Even worse, there is a third victim, and yet no one knows if these people had been randomly chosen or if there was some sort of link between the three in a "larger prearranged plan." The killings have caused people to remain in their homes causing havoc for the shopkeepers, and while the police are starting to make connections, the question of who is responsible remains a mystery and leaves the Paulsfield Sniper to remain at large.

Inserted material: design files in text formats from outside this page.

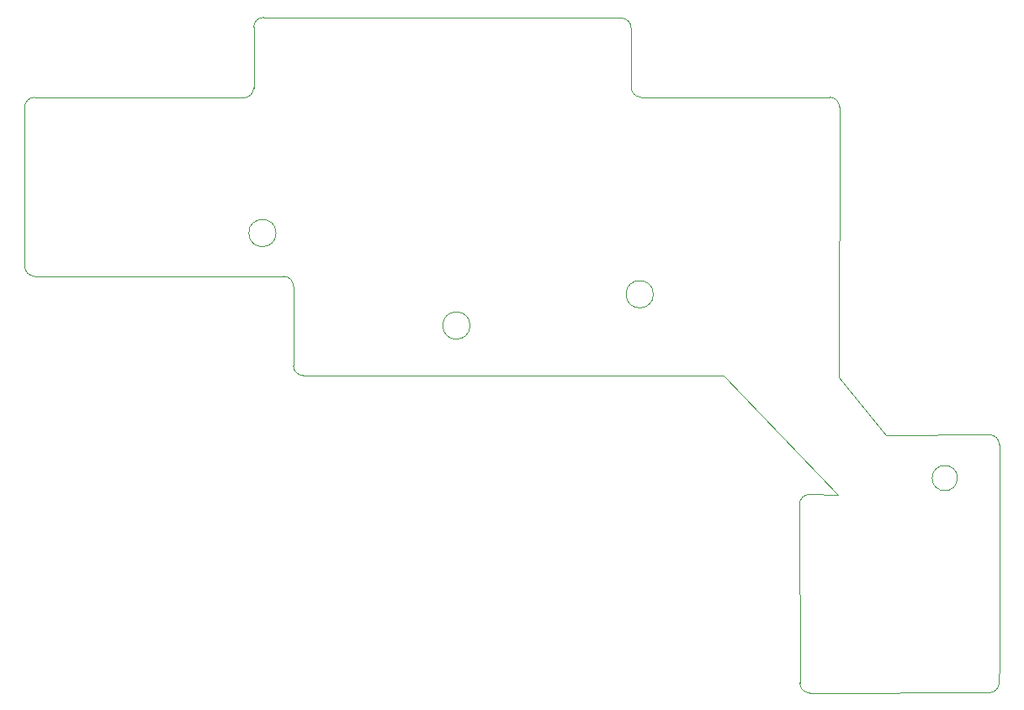
<source format=gbr>
%TF.GenerationSoftware,KiCad,Pcbnew,9.0.0*%
%TF.CreationDate,2025-05-22T09:46:44-07:00*%
%TF.ProjectId,cinco-cinco,63696e63-6f2d-4636-996e-636f2e6b6963,rev?*%
%TF.SameCoordinates,Original*%
%TF.FileFunction,Profile,NP*%
%FSLAX46Y46*%
G04 Gerber Fmt 4.6, Leading zero omitted, Abs format (unit mm)*
G04 Created by KiCad (PCBNEW 9.0.0) date 2025-05-22 09:46:44*
%MOMM*%
%LPD*%
G01*
G04 APERTURE LIST*
%TA.AperFunction,Profile*%
%ADD10C,0.050000*%
%TD*%
G04 APERTURE END LIST*
D10*
X245630000Y-111032892D02*
X240900000Y-105160000D01*
X236970000Y-118000000D02*
X236997108Y-135992893D01*
X159997107Y-95002893D02*
G75*
G02*
X158997107Y-94002893I-7J999993D01*
G01*
X182052893Y-76032893D02*
X182047107Y-69927107D01*
X187030000Y-105010000D02*
X229310000Y-104990000D01*
X257079136Y-111990000D02*
X257060000Y-134130000D01*
X236970000Y-118000000D02*
G75*
G02*
X237970000Y-117000000I1000000J0D01*
G01*
X221027107Y-76962893D02*
G75*
G02*
X220027107Y-75962893I-7J999993D01*
G01*
X182047107Y-69927107D02*
G75*
G02*
X183047107Y-68927107I999993J7D01*
G01*
X182052893Y-76032893D02*
G75*
G02*
X181052893Y-77032893I-999993J-7D01*
G01*
X159000000Y-77980000D02*
X158997108Y-94002893D01*
X257052893Y-135982893D02*
G75*
G02*
X256052893Y-136982893I-999993J-7D01*
G01*
X240992892Y-77967107D02*
X240900000Y-105160000D01*
X237970000Y-117000000D02*
X240840000Y-117010000D01*
X256052893Y-136982892D02*
X237997107Y-136992893D01*
X222260000Y-96830000D02*
G75*
G02*
X219510000Y-96830000I-1375000J0D01*
G01*
X219510000Y-96830000D02*
G75*
G02*
X222260000Y-96830000I1375000J0D01*
G01*
X183047100Y-68927107D02*
X219022893Y-68987107D01*
X159000000Y-77980000D02*
G75*
G02*
X160000000Y-76980000I1000000J0D01*
G01*
X186052892Y-96017107D02*
X186030000Y-104010000D01*
X240838774Y-117010000D02*
X229310000Y-104990000D01*
X185052893Y-95017107D02*
G75*
G02*
X186052893Y-96017107I7J-999993D01*
G01*
X220022893Y-69987100D02*
X220027108Y-75962893D01*
X203815000Y-99980000D02*
G75*
G02*
X201065000Y-99980000I-1375000J0D01*
G01*
X201065000Y-99980000D02*
G75*
G02*
X203815000Y-99980000I1375000J0D01*
G01*
X219022893Y-68987107D02*
G75*
G02*
X220022893Y-69987107I7J-999993D01*
G01*
X159997100Y-95002893D02*
X185052900Y-95017107D01*
X184300000Y-90660000D02*
G75*
G02*
X181550000Y-90660000I-1375000J0D01*
G01*
X181550000Y-90660000D02*
G75*
G02*
X184300000Y-90660000I1375000J0D01*
G01*
X239992893Y-76967107D02*
G75*
G02*
X240992893Y-77967107I7J-999993D01*
G01*
X256080000Y-110990000D02*
G75*
G02*
X257080000Y-111990000I0J-1000000D01*
G01*
X187030493Y-105009999D02*
G75*
G02*
X186030001Y-104010000I-493J999999D01*
G01*
X160000000Y-76980000D02*
X181052900Y-77032893D01*
X252860000Y-115350000D02*
G75*
G02*
X250320000Y-115350000I-1270000J0D01*
G01*
X250320000Y-115350000D02*
G75*
G02*
X252860000Y-115350000I1270000J0D01*
G01*
X257060000Y-134130000D02*
X257052892Y-135982893D01*
X237997107Y-136992893D02*
G75*
G02*
X236997107Y-135992893I-7J999993D01*
G01*
X221020000Y-76960000D02*
X239992893Y-76967107D01*
X245630000Y-111032892D02*
X256080000Y-110990000D01*
M02*

</source>
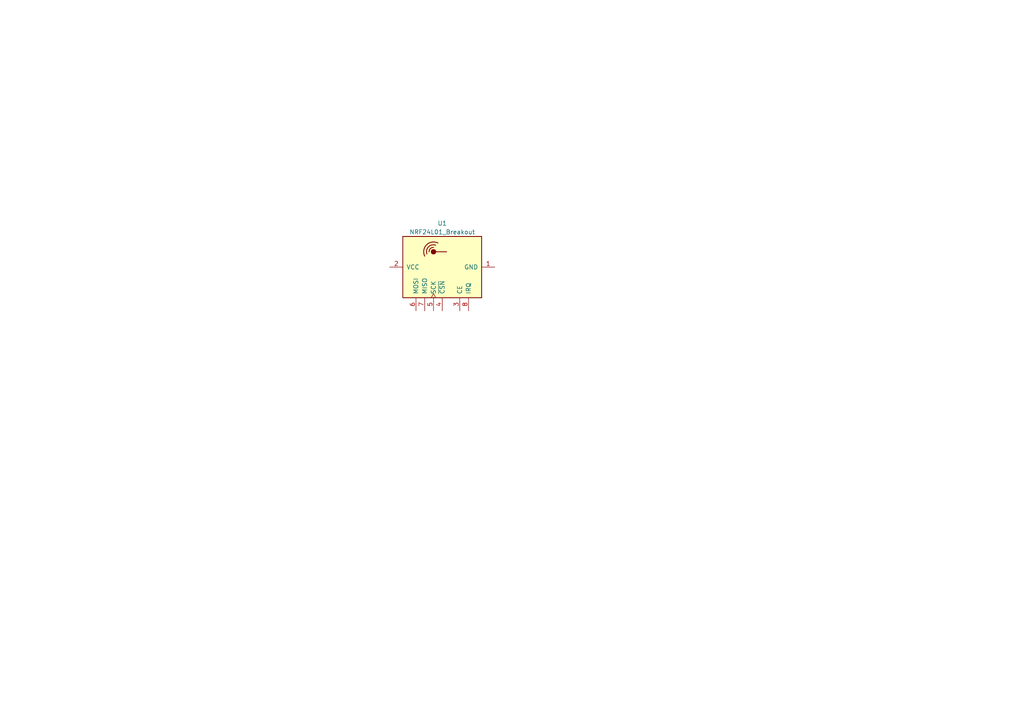
<source format=kicad_sch>
(kicad_sch (version 20220404) (generator eeschema)

  (uuid 88254f9f-bd3d-469e-8f88-5bbde0b74e1f)

  (paper "A4")

  


  (symbol (lib_id "RF:NRF24L01_Breakout") (at 128.27 77.47 90) (unit 1)
    (in_bom yes) (on_board yes) (fields_autoplaced)
    (uuid 928051a8-0da5-4474-b96c-b9150165f994)
    (default_instance (reference "U") (unit 1) (value "NRF24L01_Breakout") (footprint "RF_Module:nRF24L01_Breakout"))
    (property "Reference" "U" (id 0) (at 128.27 64.77 90)
      (effects (font (size 1.27 1.27)))
    )
    (property "Value" "NRF24L01_Breakout" (id 1) (at 128.27 67.31 90)
      (effects (font (size 1.27 1.27)))
    )
    (property "Footprint" "RF_Module:nRF24L01_Breakout" (id 2) (at 113.03 73.66 0)
      (effects (font (size 1.27 1.27) italic) (justify left) hide)
    )
    (property "Datasheet" "http://www.nordicsemi.com/eng/content/download/2730/34105/file/nRF24L01_Product_Specification_v2_0.pdf" (id 3) (at 130.81 77.47 0)
      (effects (font (size 1.27 1.27)) hide)
    )
    (pin "1" (uuid ee02ae60-6e82-4791-b9bd-43576a166a48))
    (pin "2" (uuid 84271116-63dd-4238-a1e4-8364aa50209a))
    (pin "3" (uuid 92f13283-4505-4d92-92ed-8e827ccaf866))
    (pin "4" (uuid fe12aa17-c89e-45de-a745-583f163470ae))
    (pin "5" (uuid c5e87c4e-b9ad-482f-841c-2d6bad4b4656))
    (pin "6" (uuid 30980fa7-a5b7-4dbb-a1f4-e8c3869d39d2))
    (pin "7" (uuid c555be12-dd17-412c-8768-054462d3eab9))
    (pin "8" (uuid c2499b3d-85c3-40dc-ada2-60562df3f5bf))
  )

  (sheet_instances
    (path "/" (page "1"))
  )

  (symbol_instances
    (path "/928051a8-0da5-4474-b96c-b9150165f994"
      (reference "U1") (unit 1) (value "NRF24L01_Breakout") (footprint "RF_Module:nRF24L01_Breakout")
    )
  )
)

</source>
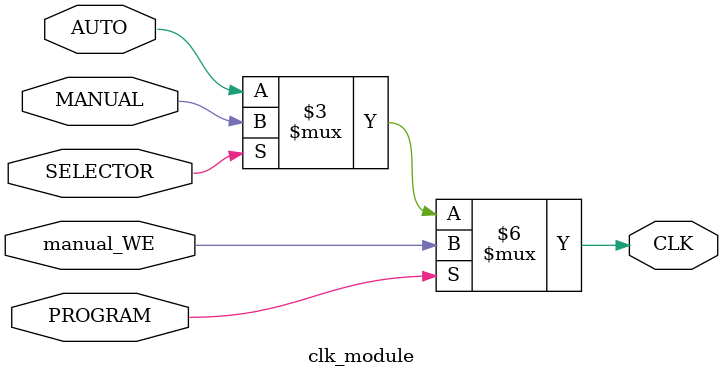
<source format=v>
module clk_module (
	input AUTO,
	input MANUAL,
	input SELECTOR,
	input PROGRAM,
	input manual_WE,
	output reg CLK
	);
	
	always @(*)
		begin
			if (PROGRAM)
				CLK <= manual_WE;
			else
				if (SELECTOR)
					CLK <= MANUAL;
				else
					CLK <= AUTO;
		end

endmodule

</source>
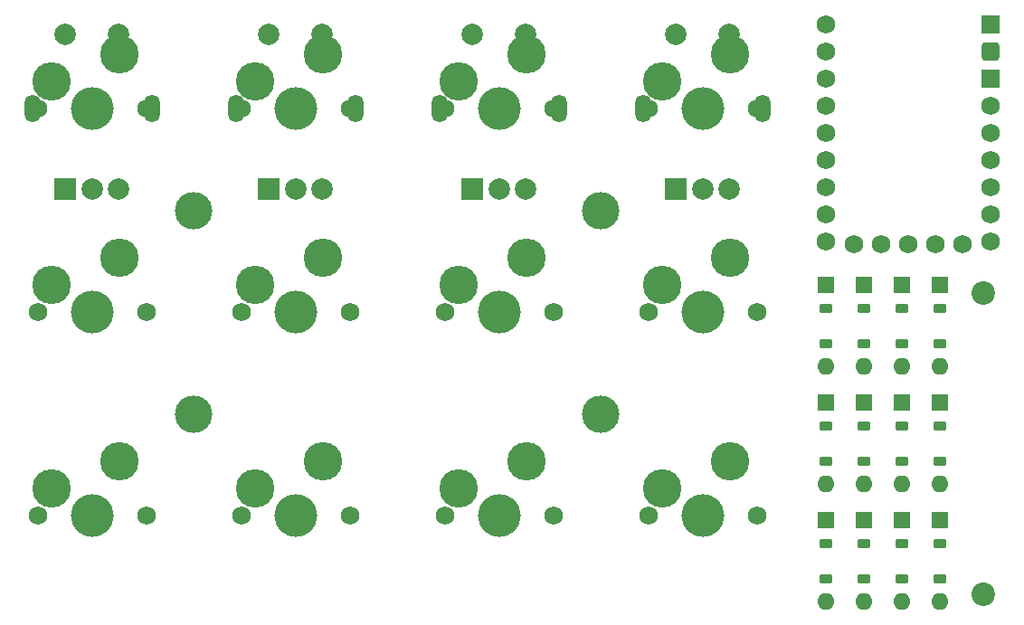
<source format=gbr>
%TF.GenerationSoftware,KiCad,Pcbnew,7.0.5*%
%TF.CreationDate,2023-11-04T19:54:29+08:00*%
%TF.ProjectId,Three2One,54687265-6532-44f6-9e65-2e6b69636164,rev?*%
%TF.SameCoordinates,Original*%
%TF.FileFunction,Soldermask,Top*%
%TF.FilePolarity,Negative*%
%FSLAX46Y46*%
G04 Gerber Fmt 4.6, Leading zero omitted, Abs format (unit mm)*
G04 Created by KiCad (PCBNEW 7.0.5) date 2023-11-04 19:54:29*
%MOMM*%
%LPD*%
G01*
G04 APERTURE LIST*
G04 Aperture macros list*
%AMRoundRect*
0 Rectangle with rounded corners*
0 $1 Rounding radius*
0 $2 $3 $4 $5 $6 $7 $8 $9 X,Y pos of 4 corners*
0 Add a 4 corners polygon primitive as box body*
4,1,4,$2,$3,$4,$5,$6,$7,$8,$9,$2,$3,0*
0 Add four circle primitives for the rounded corners*
1,1,$1+$1,$2,$3*
1,1,$1+$1,$4,$5*
1,1,$1+$1,$6,$7*
1,1,$1+$1,$8,$9*
0 Add four rect primitives between the rounded corners*
20,1,$1+$1,$2,$3,$4,$5,0*
20,1,$1+$1,$4,$5,$6,$7,0*
20,1,$1+$1,$6,$7,$8,$9,0*
20,1,$1+$1,$8,$9,$2,$3,0*%
G04 Aperture macros list end*
%ADD10R,1.600000X1.600000*%
%ADD11RoundRect,0.225000X-0.375000X0.225000X-0.375000X-0.225000X0.375000X-0.225000X0.375000X0.225000X0*%
%ADD12O,1.600000X1.600000*%
%ADD13C,2.200000*%
%ADD14O,1.500000X2.600000*%
%ADD15C,1.750000*%
%ADD16C,4.000000*%
%ADD17R,2.000000X2.000000*%
%ADD18C,2.000000*%
%ADD19C,3.600000*%
%ADD20C,3.500000*%
%ADD21R,1.752600X1.752600*%
%ADD22RoundRect,0.438150X0.438150X0.438150X-0.438150X0.438150X-0.438150X-0.438150X0.438150X-0.438150X0*%
%ADD23C,1.752600*%
G04 APERTURE END LIST*
D10*
%TO.C,D5*%
X148335000Y-62765000D03*
D11*
X148335000Y-64915000D03*
X148335000Y-68215000D03*
D12*
X148335000Y-70365000D03*
%TD*%
D10*
%TO.C,D10*%
X151885000Y-73765000D03*
D11*
X151885000Y-75915000D03*
X151885000Y-79215000D03*
D12*
X151885000Y-81365000D03*
%TD*%
D13*
%TO.C,H6*%
X163005000Y-80675000D03*
%TD*%
D10*
%TO.C,D11*%
X155435000Y-73765000D03*
D11*
X155435000Y-75915000D03*
X155435000Y-79215000D03*
D12*
X155435000Y-81365000D03*
%TD*%
D14*
%TO.C,RE3*%
X112140000Y-35250000D03*
D15*
X112660000Y-35250000D03*
D16*
X117740000Y-35250000D03*
D15*
X122820000Y-35250000D03*
D14*
X123340000Y-35250000D03*
D17*
X115240000Y-42750000D03*
D18*
X120240000Y-42750000D03*
X117740000Y-42750000D03*
X120240000Y-28250000D03*
D19*
X120280000Y-30170000D03*
X113930000Y-32710000D03*
D18*
X115240000Y-28250000D03*
%TD*%
D14*
%TO.C,RE4*%
X131190000Y-35250000D03*
D15*
X131710000Y-35250000D03*
D16*
X136790000Y-35250000D03*
D15*
X141870000Y-35250000D03*
D14*
X142390000Y-35250000D03*
D17*
X134290000Y-42750000D03*
D18*
X139290000Y-42750000D03*
X136790000Y-42750000D03*
X139290000Y-28250000D03*
D19*
X139330000Y-30170000D03*
X132980000Y-32710000D03*
D18*
X134290000Y-28250000D03*
%TD*%
D13*
%TO.C,H5*%
X163005000Y-52475000D03*
%TD*%
D10*
%TO.C,D8*%
X158985000Y-62765000D03*
D11*
X158985000Y-64915000D03*
X158985000Y-68215000D03*
D12*
X158985000Y-70365000D03*
%TD*%
D15*
%TO.C,SW9*%
X74560000Y-73350000D03*
D16*
X79640000Y-73350000D03*
D15*
X84720000Y-73350000D03*
D19*
X75830000Y-70810000D03*
X82180000Y-68270000D03*
%TD*%
D20*
%TO.C,H2*%
X127265000Y-44775000D03*
%TD*%
D15*
%TO.C,SW6*%
X93610000Y-54300000D03*
D16*
X98690000Y-54300000D03*
D15*
X103770000Y-54300000D03*
D19*
X94880000Y-51760000D03*
X101230000Y-49220000D03*
%TD*%
D15*
%TO.C,SW8*%
X131710000Y-54300000D03*
D16*
X136790000Y-54300000D03*
D15*
X141870000Y-54300000D03*
D19*
X132980000Y-51760000D03*
X139330000Y-49220000D03*
%TD*%
D20*
%TO.C,H4*%
X127265000Y-63825000D03*
%TD*%
D10*
%TO.C,D6*%
X151885000Y-62765000D03*
D11*
X151885000Y-64915000D03*
X151885000Y-68215000D03*
D12*
X151885000Y-70365000D03*
%TD*%
D14*
%TO.C,RE1*%
X74040000Y-35250000D03*
D15*
X74560000Y-35250000D03*
D16*
X79640000Y-35250000D03*
D15*
X84720000Y-35250000D03*
D14*
X85240000Y-35250000D03*
D17*
X77140000Y-42750000D03*
D18*
X82140000Y-42750000D03*
X79640000Y-42750000D03*
X82140000Y-28250000D03*
D19*
X82180000Y-30170000D03*
X75830000Y-32710000D03*
D18*
X77140000Y-28250000D03*
%TD*%
D10*
%TO.C,D9*%
X148335000Y-73765000D03*
D11*
X148335000Y-75915000D03*
X148335000Y-79215000D03*
D12*
X148335000Y-81365000D03*
%TD*%
D10*
%TO.C,D2*%
X151885000Y-51765000D03*
D11*
X151885000Y-53915000D03*
X151885000Y-57215000D03*
D12*
X151885000Y-59365000D03*
%TD*%
D10*
%TO.C,D3*%
X155435000Y-51765000D03*
D11*
X155435000Y-53915000D03*
X155435000Y-57215000D03*
D12*
X155435000Y-59365000D03*
%TD*%
D10*
%TO.C,D7*%
X155435000Y-62765000D03*
D11*
X155435000Y-64915000D03*
X155435000Y-68215000D03*
D12*
X155435000Y-70365000D03*
%TD*%
D15*
%TO.C,SW12*%
X131710000Y-73350000D03*
D16*
X136790000Y-73350000D03*
D15*
X141870000Y-73350000D03*
D19*
X132980000Y-70810000D03*
X139330000Y-68270000D03*
%TD*%
D15*
%TO.C,SW10*%
X93610000Y-73350000D03*
D16*
X98690000Y-73350000D03*
D15*
X103770000Y-73350000D03*
D19*
X94880000Y-70810000D03*
X101230000Y-68270000D03*
%TD*%
D14*
%TO.C,RE2*%
X93090000Y-35250000D03*
D15*
X93610000Y-35250000D03*
D16*
X98690000Y-35250000D03*
D15*
X103770000Y-35250000D03*
D14*
X104290000Y-35250000D03*
D17*
X96190000Y-42750000D03*
D18*
X101190000Y-42750000D03*
X98690000Y-42750000D03*
X101190000Y-28250000D03*
D19*
X101230000Y-30170000D03*
X94880000Y-32710000D03*
D18*
X96190000Y-28250000D03*
%TD*%
D15*
%TO.C,SW7*%
X112660000Y-54300000D03*
D16*
X117740000Y-54300000D03*
D15*
X122820000Y-54300000D03*
D19*
X113930000Y-51760000D03*
X120280000Y-49220000D03*
%TD*%
D15*
%TO.C,SW11*%
X112660000Y-73350000D03*
D16*
X117740000Y-73350000D03*
D15*
X122820000Y-73350000D03*
D19*
X113930000Y-70810000D03*
X120280000Y-68270000D03*
%TD*%
D15*
%TO.C,SW5*%
X74560000Y-54300000D03*
D16*
X79640000Y-54300000D03*
D15*
X84720000Y-54300000D03*
D19*
X75830000Y-51760000D03*
X82180000Y-49220000D03*
%TD*%
D20*
%TO.C,H1*%
X89165000Y-44775000D03*
%TD*%
%TO.C,H3*%
X89165000Y-63825000D03*
%TD*%
D10*
%TO.C,D1*%
X148335000Y-51765000D03*
D11*
X148335000Y-53915000D03*
X148335000Y-57215000D03*
D12*
X148335000Y-59365000D03*
%TD*%
D10*
%TO.C,D12*%
X158985000Y-73765000D03*
D11*
X158985000Y-75915000D03*
X158985000Y-79215000D03*
D12*
X158985000Y-81365000D03*
%TD*%
D10*
%TO.C,D4*%
X158985000Y-51765000D03*
D11*
X158985000Y-53915000D03*
X158985000Y-57215000D03*
D12*
X158985000Y-59365000D03*
%TD*%
D21*
%TO.C,U1*%
X163685000Y-27315000D03*
D22*
X163685000Y-29855000D03*
D21*
X163685000Y-32395000D03*
D23*
X163685000Y-34935000D03*
X163685000Y-37475000D03*
X163685000Y-40015000D03*
X163685000Y-42555000D03*
X163685000Y-45095000D03*
X163685000Y-47635000D03*
X148335000Y-27315000D03*
X148335000Y-29855000D03*
X148335000Y-32395000D03*
X148335000Y-34935000D03*
X148335000Y-37475000D03*
X148335000Y-40015000D03*
X148335000Y-42555000D03*
X148335000Y-45095000D03*
X148335000Y-47635000D03*
X150930000Y-47955000D03*
X153470000Y-47955000D03*
X156010000Y-47955000D03*
X158550000Y-47955000D03*
X161090000Y-47955000D03*
%TD*%
M02*

</source>
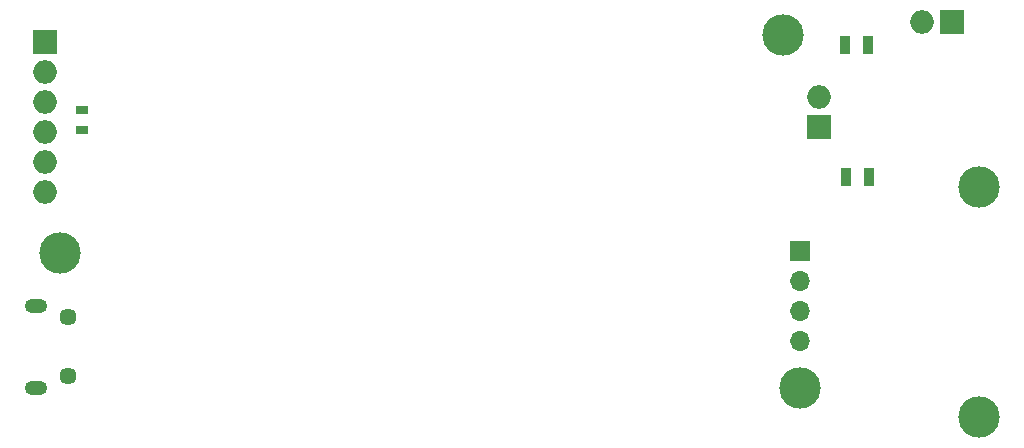
<source format=gbr>
%TF.GenerationSoftware,KiCad,Pcbnew,(6.0.0-rc1-dev-233-g53236a383)*%
%TF.CreationDate,2018-10-22T11:17:08+02:00*%
%TF.ProjectId,LEOLED_rev1,4C454F4C45445F726576312E6B696361,1*%
%TF.SameCoordinates,Original*%
%TF.FileFunction,Soldermask,Bot*%
%TF.FilePolarity,Negative*%
%FSLAX46Y46*%
G04 Gerber Fmt 4.6, Leading zero omitted, Abs format (unit mm)*
G04 Created by KiCad (PCBNEW (6.0.0-rc1-dev-233-g53236a383)) date 10/22/18 11:17:08*
%MOMM*%
%LPD*%
G01*
G04 APERTURE LIST*
%ADD10R,1.998980X1.998980*%
%ADD11O,1.998980X1.998980*%
%ADD12C,3.500000*%
%ADD13R,0.970000X1.500000*%
%ADD14O,1.900000X1.200000*%
%ADD15C,1.450000*%
%ADD16O,1.700000X1.700000*%
%ADD17R,1.700000X1.700000*%
%ADD18R,1.000000X0.670000*%
G04 APERTURE END LIST*
D10*
X78994000Y37744400D03*
D11*
X76454000Y37744400D03*
D10*
X67688600Y28872800D03*
D11*
X67688600Y31412800D03*
D12*
X81280000Y23799800D03*
X66065400Y6781800D03*
X64693800Y36703000D03*
X3454400Y18186400D03*
X81280000Y4368800D03*
D13*
X71943600Y24672800D03*
X70033600Y24672800D03*
X71843600Y35872800D03*
X69933600Y35872800D03*
D11*
X2184400Y23368000D03*
X2184400Y25908000D03*
X2184400Y30988000D03*
X2184400Y33528000D03*
D10*
X2184400Y36068000D03*
D11*
X2184400Y28448000D03*
D14*
X1388600Y6772800D03*
X1388600Y13772800D03*
D15*
X4088600Y7772800D03*
X4088600Y12772800D03*
D16*
X66088600Y10752800D03*
X66088600Y13292800D03*
X66088600Y15832800D03*
D17*
X66088600Y18372800D03*
D18*
X5288600Y30347800D03*
X5288600Y28597800D03*
M02*

</source>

As this is my first experience with Clifford Witting's mystery novels, I have no idea whether or not he does this in all of his books, but here he leads the reader on quite a merry chase through the police investigation before we realize at the very end that we've been had in a nice bout of misdirection. And I was fine up until that point, enjoying the mystery, putting the clues together in my head and even taking notes while reading. Normally the author's sort of "gotcha" moment is a good one, meaning that he or she has put together a story whose solution I never would have guessed because I was following the trail of red herrings. And while that happened here, when the killer was disclosed it was so out of left field that I had to go back and reread certain chapters just to try to figure it out. Still, it was fun up to that point so I can't complain too much, but somehow that final moment just didn't seem fair. Be warned that this book ends so abruptly that I was looking for evidence that some of the pages had been torn out of my copy.
Not great, but not bad, sort of middle of the road with an interesting lead character. In my mind, not quite as nicely done as the previous Séptimo Círculo books, but still a good read.